2) Production workflow: model-first, human-refined, QA-validated
To hit strict quality thresholds, the delivery pipeline used multiple layers of review:
- Initial transcription produced using ASR output to accelerate throughput and standardize first-pass formatting.
- Specialist linguists performed detailed corrections on transcripts, followed by additional passes for structured tagging and consistency.
- Sampling-based QA measured accuracy trends and triggered further correction rounds as needed to improve WER and strengthen structured-output consistency.

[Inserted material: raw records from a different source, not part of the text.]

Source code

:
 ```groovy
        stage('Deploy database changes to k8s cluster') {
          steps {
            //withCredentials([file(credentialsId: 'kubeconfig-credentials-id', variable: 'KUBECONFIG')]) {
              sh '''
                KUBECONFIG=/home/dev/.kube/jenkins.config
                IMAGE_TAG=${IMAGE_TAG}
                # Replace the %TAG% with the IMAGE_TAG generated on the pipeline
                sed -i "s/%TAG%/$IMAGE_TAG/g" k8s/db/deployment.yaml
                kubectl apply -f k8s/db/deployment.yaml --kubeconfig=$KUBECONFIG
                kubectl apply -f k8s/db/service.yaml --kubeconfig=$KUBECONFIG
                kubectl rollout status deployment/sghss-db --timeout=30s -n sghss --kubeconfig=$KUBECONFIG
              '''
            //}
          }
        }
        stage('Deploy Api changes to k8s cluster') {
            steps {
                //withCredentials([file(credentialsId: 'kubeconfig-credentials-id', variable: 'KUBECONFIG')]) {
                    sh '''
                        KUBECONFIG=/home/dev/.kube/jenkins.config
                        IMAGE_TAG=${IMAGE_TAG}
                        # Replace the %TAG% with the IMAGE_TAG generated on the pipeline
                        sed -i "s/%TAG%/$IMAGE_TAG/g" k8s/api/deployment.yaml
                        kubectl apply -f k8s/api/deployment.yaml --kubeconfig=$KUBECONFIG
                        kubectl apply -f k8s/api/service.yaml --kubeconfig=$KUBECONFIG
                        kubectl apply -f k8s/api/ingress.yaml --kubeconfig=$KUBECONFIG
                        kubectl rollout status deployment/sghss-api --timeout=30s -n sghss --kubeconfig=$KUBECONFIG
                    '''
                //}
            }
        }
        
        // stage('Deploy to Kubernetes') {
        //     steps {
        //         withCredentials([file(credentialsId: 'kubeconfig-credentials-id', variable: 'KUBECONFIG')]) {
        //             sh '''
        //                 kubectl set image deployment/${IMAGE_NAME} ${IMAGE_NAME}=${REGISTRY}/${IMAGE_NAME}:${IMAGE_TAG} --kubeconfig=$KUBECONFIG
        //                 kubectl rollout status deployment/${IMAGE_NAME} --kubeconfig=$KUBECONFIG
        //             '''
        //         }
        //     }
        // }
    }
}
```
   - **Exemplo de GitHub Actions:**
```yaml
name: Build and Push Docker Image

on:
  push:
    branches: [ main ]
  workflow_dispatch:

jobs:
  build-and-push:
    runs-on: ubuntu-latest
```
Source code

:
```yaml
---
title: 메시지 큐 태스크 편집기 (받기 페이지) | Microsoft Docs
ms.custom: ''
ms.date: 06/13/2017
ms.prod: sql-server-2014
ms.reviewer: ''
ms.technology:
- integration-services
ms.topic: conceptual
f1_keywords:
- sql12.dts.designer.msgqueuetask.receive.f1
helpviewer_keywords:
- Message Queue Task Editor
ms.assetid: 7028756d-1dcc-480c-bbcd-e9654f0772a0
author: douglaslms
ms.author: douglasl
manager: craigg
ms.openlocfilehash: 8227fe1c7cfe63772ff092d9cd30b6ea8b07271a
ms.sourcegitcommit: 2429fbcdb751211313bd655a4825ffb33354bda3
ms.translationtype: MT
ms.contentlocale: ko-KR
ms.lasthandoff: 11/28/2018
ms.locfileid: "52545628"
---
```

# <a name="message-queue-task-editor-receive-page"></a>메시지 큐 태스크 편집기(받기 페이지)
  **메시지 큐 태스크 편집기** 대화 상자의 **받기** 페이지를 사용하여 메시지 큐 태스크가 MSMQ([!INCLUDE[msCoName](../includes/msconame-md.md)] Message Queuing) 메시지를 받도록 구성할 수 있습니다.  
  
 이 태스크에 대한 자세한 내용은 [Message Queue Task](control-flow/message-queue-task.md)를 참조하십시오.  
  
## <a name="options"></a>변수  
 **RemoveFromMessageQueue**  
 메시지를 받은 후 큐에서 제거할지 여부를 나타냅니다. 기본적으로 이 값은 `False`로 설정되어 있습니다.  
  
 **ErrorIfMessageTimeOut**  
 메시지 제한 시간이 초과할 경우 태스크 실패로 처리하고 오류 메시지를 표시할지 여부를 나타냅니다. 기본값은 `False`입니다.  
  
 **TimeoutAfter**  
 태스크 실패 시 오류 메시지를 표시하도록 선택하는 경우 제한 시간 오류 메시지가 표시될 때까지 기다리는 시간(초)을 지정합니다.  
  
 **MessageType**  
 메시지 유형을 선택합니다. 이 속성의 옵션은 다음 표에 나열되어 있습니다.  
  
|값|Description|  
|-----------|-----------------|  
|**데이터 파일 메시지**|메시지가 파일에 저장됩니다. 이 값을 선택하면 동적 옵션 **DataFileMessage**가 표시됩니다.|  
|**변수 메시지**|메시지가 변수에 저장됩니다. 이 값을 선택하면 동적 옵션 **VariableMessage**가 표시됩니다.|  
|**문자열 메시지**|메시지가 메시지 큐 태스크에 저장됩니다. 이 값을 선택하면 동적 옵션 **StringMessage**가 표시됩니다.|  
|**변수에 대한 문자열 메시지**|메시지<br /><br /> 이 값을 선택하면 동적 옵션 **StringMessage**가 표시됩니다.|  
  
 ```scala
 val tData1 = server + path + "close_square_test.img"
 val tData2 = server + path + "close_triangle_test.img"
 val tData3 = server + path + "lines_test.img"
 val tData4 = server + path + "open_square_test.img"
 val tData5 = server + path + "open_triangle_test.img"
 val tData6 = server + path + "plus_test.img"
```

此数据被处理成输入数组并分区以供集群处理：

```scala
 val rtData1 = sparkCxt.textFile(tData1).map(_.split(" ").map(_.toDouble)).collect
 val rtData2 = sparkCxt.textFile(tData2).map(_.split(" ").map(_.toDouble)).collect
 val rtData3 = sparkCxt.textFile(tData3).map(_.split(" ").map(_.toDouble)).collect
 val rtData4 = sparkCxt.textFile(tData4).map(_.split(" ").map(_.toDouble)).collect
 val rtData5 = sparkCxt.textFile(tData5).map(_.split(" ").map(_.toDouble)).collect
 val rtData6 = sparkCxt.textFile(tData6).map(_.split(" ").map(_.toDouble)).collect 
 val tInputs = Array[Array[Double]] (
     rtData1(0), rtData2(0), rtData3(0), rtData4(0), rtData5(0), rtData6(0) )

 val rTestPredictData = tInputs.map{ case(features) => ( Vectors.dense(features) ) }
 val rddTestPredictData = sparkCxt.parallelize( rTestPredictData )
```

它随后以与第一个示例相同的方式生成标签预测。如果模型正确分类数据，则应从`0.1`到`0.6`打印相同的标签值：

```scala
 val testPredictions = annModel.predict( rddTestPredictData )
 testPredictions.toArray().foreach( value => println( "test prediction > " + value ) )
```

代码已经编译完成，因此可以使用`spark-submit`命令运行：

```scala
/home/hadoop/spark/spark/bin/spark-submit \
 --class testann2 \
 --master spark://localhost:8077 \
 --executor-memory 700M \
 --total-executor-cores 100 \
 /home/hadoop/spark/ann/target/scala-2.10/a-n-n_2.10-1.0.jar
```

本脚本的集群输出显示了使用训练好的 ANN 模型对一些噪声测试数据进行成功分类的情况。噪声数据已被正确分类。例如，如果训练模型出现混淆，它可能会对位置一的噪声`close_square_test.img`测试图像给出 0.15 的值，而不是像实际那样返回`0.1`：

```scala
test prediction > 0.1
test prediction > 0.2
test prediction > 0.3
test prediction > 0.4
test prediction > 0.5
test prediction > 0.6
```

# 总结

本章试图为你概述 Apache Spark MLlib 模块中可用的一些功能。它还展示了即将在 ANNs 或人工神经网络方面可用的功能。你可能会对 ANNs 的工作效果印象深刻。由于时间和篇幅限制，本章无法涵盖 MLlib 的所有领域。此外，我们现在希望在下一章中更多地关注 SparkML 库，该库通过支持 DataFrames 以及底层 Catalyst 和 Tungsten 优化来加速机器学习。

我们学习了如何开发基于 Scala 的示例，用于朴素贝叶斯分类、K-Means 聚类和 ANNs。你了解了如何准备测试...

3) Structured outputs tailored to real clinical use
Beyond “clean transcripts”, the dataset included structured artifacts designed to be directly useful in clinical automation:
- SOAP notes: Produced as structured summaries aligned to the customer’s detailed template requirements (not simply generic notes).
- ICD-CPT coding and insurance tags: Added coding labels commonly used by insurance companies for reimbursement and clinical categorization, with expert review to align tags to patient-centric clinical meaning.
- Anonymization assurance: Our workflow maintained anonymized inputs throughout the production lifecycle.
The results: WER-driven quality gains for SOAP notes and large-scale healthcare data
The customer received a large, structured medical care dataset designed to increase transcription accuracy, support reliable summarization and accelerate healthcare system AI initiatives for improved patient quality of life.
Measured and operational outcomes included:
- Scale delivered. 6,000 hours of phone-recorded doctor-patient conversations with aligned transcripts in US English.
- Structured deliverables. 14K corresponding structured SOAP notes plus ICD-CPT coding outputs (including insurance tags) suitable for downstream clinical documentation and analytics workflows.
- Expert workforce. Hundreds of linguists and medical specialists contributed to transcription correction, structured note generation and coding QA.
- Privacy maintained. The delivered medical data remained 100% anonymized, supporting responsible use in development and evaluation.
- Reduced WER. We reduced the baseline WER of 9% to 5%, achieving the target of ≤ 5%.